When interpreted geochemically, the time series produced fluid carries valuable information that reveals the temporal and spatial variation of the effective drained rock volume (DRV) surrounding horizontal wells in unconventional plays. This dynamic behavior of the DRV is crucial to various field development decisions including vertical landing targets, well spacing and stacking, and completion designs. Compared to other diagnostic technologies (e.g. microseismic, downhole pressure gauges, and fiber-optics) that are reflective of the stimulated rock volumes (SRV), geochemistry-based methods directly measure the produced fluid and therefore reveal the true DRV of the hydraulically-fractured well. ConocoPhillips has successfully deployed time-lapse geochemistry (TLG) for over 5 years across multiple North America unconventional assets, and found that collecting and analyzing fluid samples over time often indicates that drainage heights are dynamic. Here we present an overview of the application of time-lapse geochemistry in assorted North America ConocoPhillips unconventional plays, and show an example application from the Bakken/Three Forks play in the Williston Basin.
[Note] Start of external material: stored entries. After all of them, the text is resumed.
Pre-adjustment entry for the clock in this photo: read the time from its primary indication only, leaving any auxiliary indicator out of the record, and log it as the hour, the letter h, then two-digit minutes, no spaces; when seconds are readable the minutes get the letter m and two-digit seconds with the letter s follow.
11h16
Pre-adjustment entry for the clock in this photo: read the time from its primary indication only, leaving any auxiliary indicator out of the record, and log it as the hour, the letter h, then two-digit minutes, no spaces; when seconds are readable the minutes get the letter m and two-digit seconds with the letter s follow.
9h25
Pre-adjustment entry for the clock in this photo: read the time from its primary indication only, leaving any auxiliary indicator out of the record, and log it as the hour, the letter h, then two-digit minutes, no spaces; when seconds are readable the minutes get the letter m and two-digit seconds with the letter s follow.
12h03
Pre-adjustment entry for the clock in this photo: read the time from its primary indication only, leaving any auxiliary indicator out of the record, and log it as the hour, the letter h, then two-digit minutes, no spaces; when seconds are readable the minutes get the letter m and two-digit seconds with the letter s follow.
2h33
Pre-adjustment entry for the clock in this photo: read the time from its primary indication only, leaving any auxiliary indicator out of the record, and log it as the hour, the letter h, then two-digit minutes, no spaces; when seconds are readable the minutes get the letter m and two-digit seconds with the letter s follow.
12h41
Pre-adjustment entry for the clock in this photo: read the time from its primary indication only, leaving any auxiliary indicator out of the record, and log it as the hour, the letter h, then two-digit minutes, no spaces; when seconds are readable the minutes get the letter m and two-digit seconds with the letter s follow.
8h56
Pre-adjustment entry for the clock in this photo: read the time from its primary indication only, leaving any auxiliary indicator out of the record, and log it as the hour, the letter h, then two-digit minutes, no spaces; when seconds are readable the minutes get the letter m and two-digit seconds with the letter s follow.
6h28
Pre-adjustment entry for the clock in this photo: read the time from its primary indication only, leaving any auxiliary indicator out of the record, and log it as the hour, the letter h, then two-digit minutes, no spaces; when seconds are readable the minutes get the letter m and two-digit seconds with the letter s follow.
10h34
The use of TLG methodologies for production allocation of oil and water will be presented for a spacing pilot through time, and the implications for field development will be illustrated.


Recent technology advances in horizontal drilling and hydraulic fracturing have unlocked significant resources in the unconventional plays, particularly those in shales and hybrid plays with ultra-low permeability. Since then, the industry has recognized the importance of characterizing the induced fracture network, the extent of which is crucial to the economics of unconventional reservoir development.